Actual demand (consumption) not bad
Although prices have declined, downstream buyers for CPL, chip, and filament are mostly adopting a cautious approach after the holiday, but this caution is more due to the price outlook rather than a weak rigid demand. In other words, the operating rates of mid-to-low-end users remain relatively high compared to that before the holiday. However, the purchasing mindset is influenced by the impact of oil and benzene, and some filament factories still maintain relatively high offers due to unclear contract prices (to be determined on each Friday). It should be noted that this caution is different from a complete lack of orders from the sales side.
Difficult to reverse the weak expectations
Furthermore, another major factor suppressing current transactions is the lack of obvious potential for sustained upward movement. Fundamentally, nylon industry is currently in ample supply and relatively good demand. However, considering the upcoming operation of new facilities (Shenyuan and Hunan Petrochemical), it is highly probable that the increase in supply will surpass the increase in demand in the next stage. In other words, looking towards the end of October and November, the supply-demand relationship may gradually transition from a balance to a situation where supply outweighs demand. From this perspective, although post-holiday prices have declined to relatively low levels, it seems unlikely to attract downstream buyers to replenish stocks intensively. Therefore, even if prices were to experience a rebound due to overselling, the upside potential currently appears limited.
Possible variables
1. Whether the price of benzene will continue to strengthen. It has been emphasized multiple times before that the supply and demand pattern for benzene is not weak, and the core reason for its post-holiday decline is the fall in crude oil prices. After the initial decline, there has been a rebound soon afterwards, and as of Oct 9, benzene spot prices at ports have recovered to 7,900-8,000yuan/mt. The supply and demand for pure benzene in October is not poor and may even be partially tight. If spot prices continue to rebound and listed prices are adjusted upward, it is possible to drive a sustained recovery and rebound in CPL prices.

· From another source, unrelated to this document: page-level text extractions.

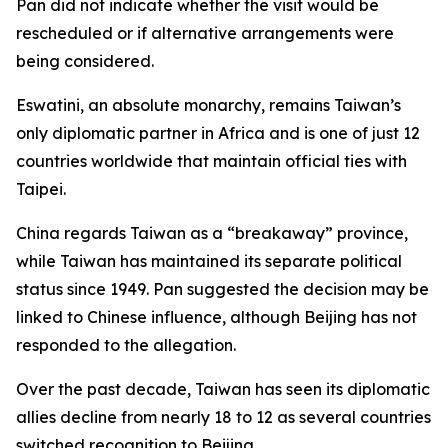
Pan did not indicate whether the visit would be
rescheduled or if alternative arrangements were
being considered.
Eswatini, an absolute monarchy, remains Taiwan’s
only diplomatic partner in Africa and is one of just 12
countries worldwide that maintain official ties with
Taipei.
China regards Taiwan as a “breakaway” province,
while Taiwan has maintained its separate political
status since 1949. Pan suggested the decision may be
linked to Chinese influence, although Beijing has not
responded to the allegation.
Over the past decade, Taiwan has seen its diplomatic
allies decline from nearly 18 to 12 as several countries
switched recognition to Beijing.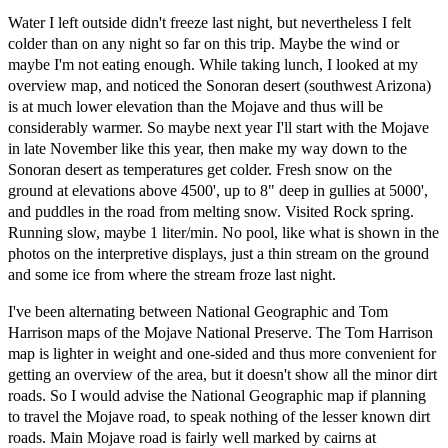
Water I left outside didn't freeze last night, but nevertheless I felt
colder than on any night so far on this trip. Maybe the wind or
maybe I'm not eating enough. While taking lunch, I looked at my
overview map, and noticed the Sonoran desert (southwest Arizona)
is at much lower elevation than the Mojave and thus will be
considerably warmer. So maybe next year I'll start with the Mojave
in late November like this year, then make my way down to the
Sonoran desert as temperatures get colder. Fresh snow on the
ground at elevations above 4500', up to 8" deep in gullies at 5000',
and puddles in the road from melting snow. Visited Rock spring.
Running slow, maybe 1 liter/min. No pool, like what is shown in the
photos on the interpretive displays, just a thin stream on the ground
and some ice from where the stream froze last night.
I've been alternating between National Geographic and Tom
Harrison maps of the Mojave National Preserve. The Tom Harrison
map is lighter in weight and one-sided and thus more convenient for
getting an overview of the area, but it doesn't show all the minor dirt
roads. So I would advise the National Geographic map if planning
to travel the Mojave road, to speak nothing of the lesser known dirt
roads. Main Mojave road is fairly well marked by cairns at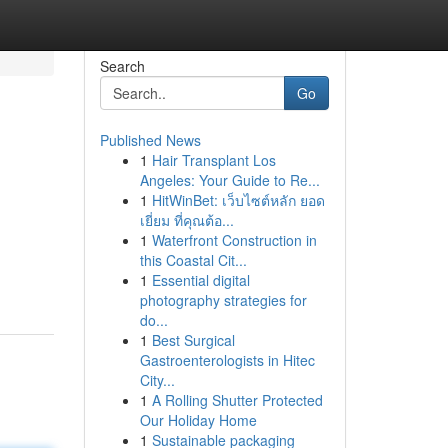
Search
Go
Published News
1
Hair Transplant Los
Angeles: Your Guide to Re...
1
HitWinBet: เว็บไซต์หลัก ยอด
เยี่ยม ที่คุณต้อ...
1
Waterfront Construction in
this Coastal Cit...
1
Essential digital
photography strategies for
do...
1
Best Surgical
Gastroenterologists in Hitec
City...
1
A Rolling Shutter Protected
Our Holiday Home
1
Sustainable packaging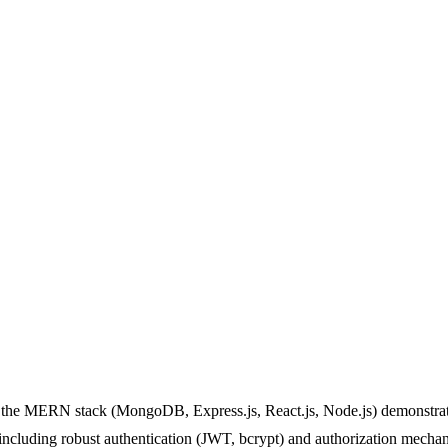
f the MERN stack (MongoDB, Express.js, React.js, Node.js) demonstrate
ncluding robust authentication (JWT, bcrypt) and authorization mecha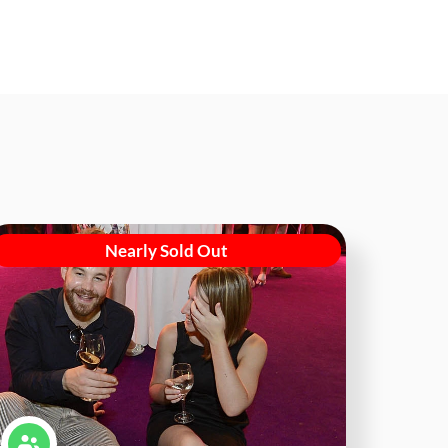
Nearly Sold Out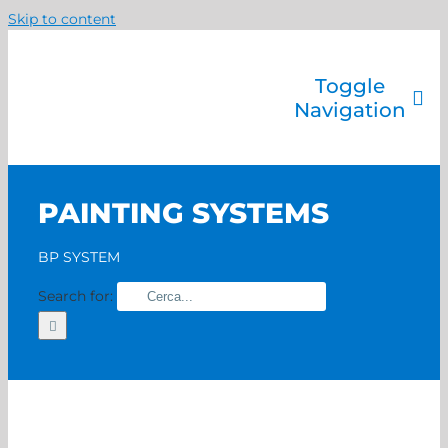
Skip to content
Toggle
Navigation
Company
Painting systems
PAINTING SYSTEMS
Services
Brands
BP SYSTEM
Contact us
Search for:
Home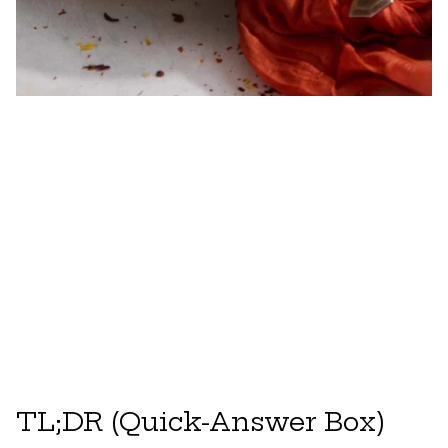
TL;DR (Quick-Answer Box)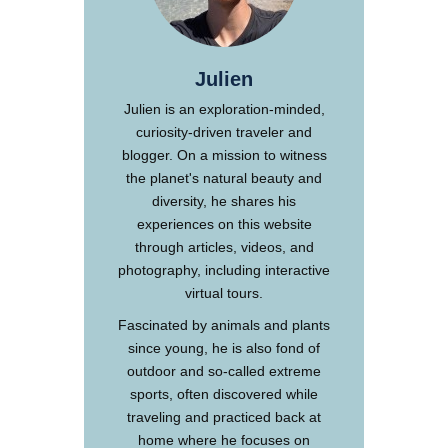
Julien
Julien is an exploration-minded,
curiosity-driven traveler and
blogger. On a mission to witness
the planet's natural beauty and
diversity, he shares his
experiences on this website
through articles, videos, and
photography, including interactive
virtual tours.
Fascinated by animals and plants
since young, he is also fond of
outdoor and so-called extreme
sports, often discovered while
traveling and practiced back at
home where he focuses on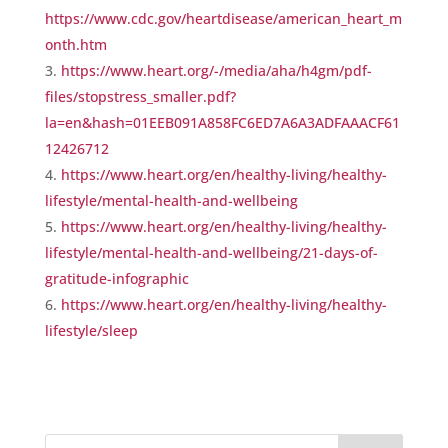
https://www.cdc.gov/heartdisease/american_heart_m
onth.htm
https://www.heart.org/-/media/aha/h4gm/pdf-
files/stopstress_smaller.pdf?
la=en&hash=01EEB091A858FC6ED7A6A3ADFAAACF61
12426712
https://www.heart.org/en/healthy-living/healthy-
lifestyle/mental-health-and-wellbeing
https://www.heart.org/en/healthy-living/healthy-
lifestyle/mental-health-and-wellbeing/21-days-of-
gratitude-infographic
https://www.heart.org/en/healthy-living/healthy-
lifestyle/sleep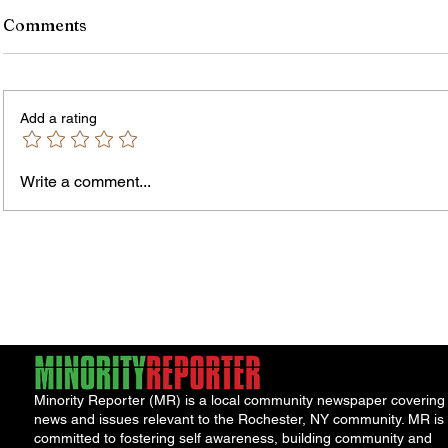
Comments
Add a rating
Write a comment...
James vs. Komatireddy:
Rachel
Competing Visions for New
Weeke
York Attorney General
Debat
Accou
Solut
Minority Reporter (MR) is a local community newspaper covering
news and issues relevant to the Rochester, NY community. MR is
committed to fostering self awareness, building community and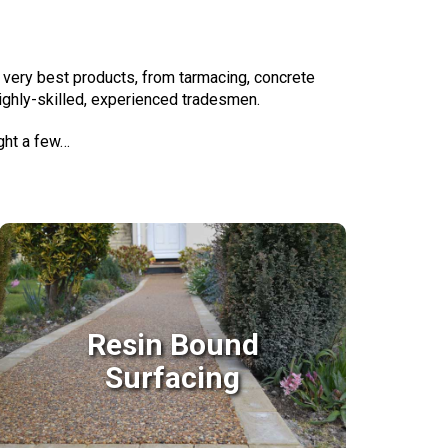
 very best products, from tarmacing, concrete
highly-skilled, experienced tradesmen.
ight a few…
Resin Bound
Surfacing
Resin Bound
Surfacing
With Resin bound surfaces the finish is an
anti slip, weed proof, porous surface with
the performance of concrete or tarmac.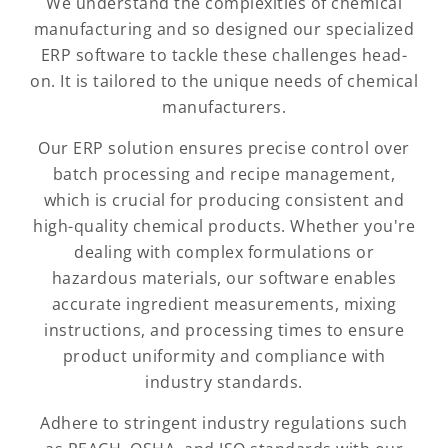
We understand the complexities of chemical
manufacturing and so designed our specialized
ERP software to tackle these challenges head-
on. It is tailored to the unique needs of chemical
manufacturers.
Our ERP solution ensures precise control over
batch processing and recipe management,
which is crucial for producing consistent and
high-quality chemical products. Whether you're
dealing with complex formulations or
hazardous materials, our software enables
accurate ingredient measurements, mixing
instructions, and processing times to ensure
product uniformity and compliance with
industry standards.
Adhere to stringent industry regulations such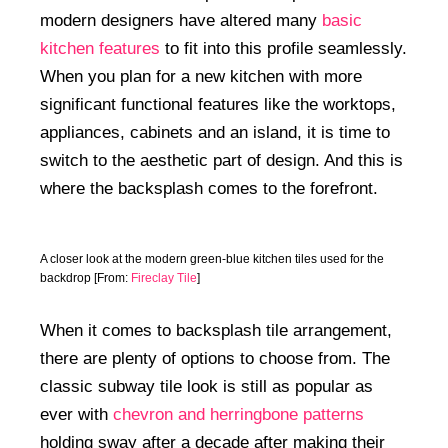
modern designers have altered many
basic
kitchen features
to fit into this profile seamlessly.
When you plan for a new kitchen with more
significant functional features like the worktops,
appliances, cabinets and an island, it is time to
switch to the aesthetic part of design. And this is
where the backsplash comes to the forefront.
A closer look at the modern green-blue kitchen tiles used for the
backdrop [From:
Fireclay Tile
]
When it comes to backsplash tile arrangement,
there are plenty of options to choose from. The
classic subway tile look is still as popular as
ever with
chevron and herringbone patterns
holding sway after a decade after making their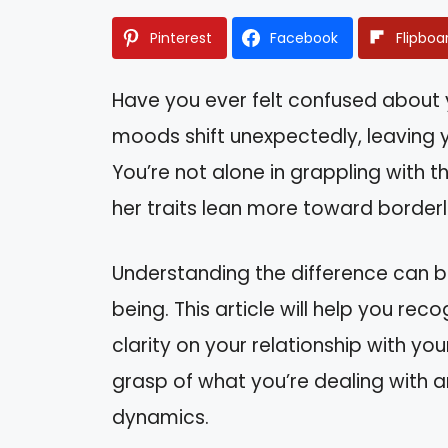
Pinterest
Facebook
Flipboa
Have you ever felt confused about
moods shift unexpectedly, leaving y
You’re not alone in grappling with th
her traits lean more toward borderl
Understanding the difference can b
being. This article will help you rec
clarity on your relationship with you
grasp of what you’re dealing with
dynamics.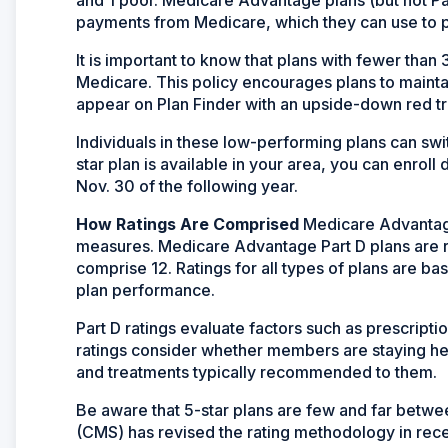
payments from Medicare, which they can use to p
It is important to know that plans with fewer than
Medicare. This policy encourages plans to maintai
appear on Plan Finder with an upside-down red tri
Individuals in these low-performing plans can switc
star plan is available in your area, you can enrol
Nov. 30 of the following year.
How Ratings Are Comprised
Medicare Advantage
measures. Medicare Advantage Part D plans are ra
comprise 12. Ratings for all types of plans are 
plan performance.
Part D ratings evaluate factors such as prescript
ratings consider whether members are staying heal
and treatments typically recommended to them.
Be aware that 5-star plans are few and far betw
(CMS) has revised the rating methodology in recen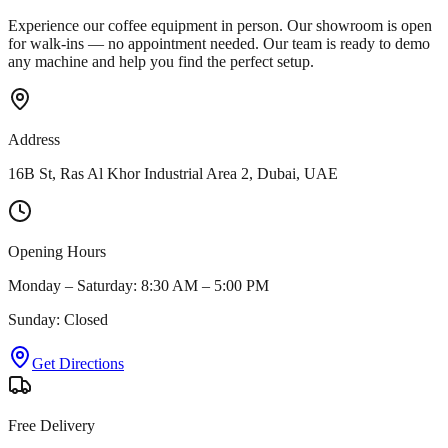
Experience our coffee equipment in person. Our showroom is open
for walk-ins — no appointment needed. Our team is ready to demo
any machine and help you find the perfect setup.
Address
16B St, Ras Al Khor Industrial Area 2, Dubai, UAE
Opening Hours
Monday – Saturday: 8:30 AM – 5:00 PM
Sunday: Closed
Get Directions
Free Delivery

2. Whether there will be new production cut plans amid CPL plants under cost pressures. Currently, benzene prices are strong, hydrogen peroxide is gradually retreating from sky-high levels but still relatively high, and coal prices have been on the rise recently. A considerable number of CPL factories are operating at a loss given the current spread between benzene and caprolactam prices. If CPL prices fail to stop their decline and rebound to the cash flow breakeven line, it cannot be ruled out that new production cut plans may be introduced.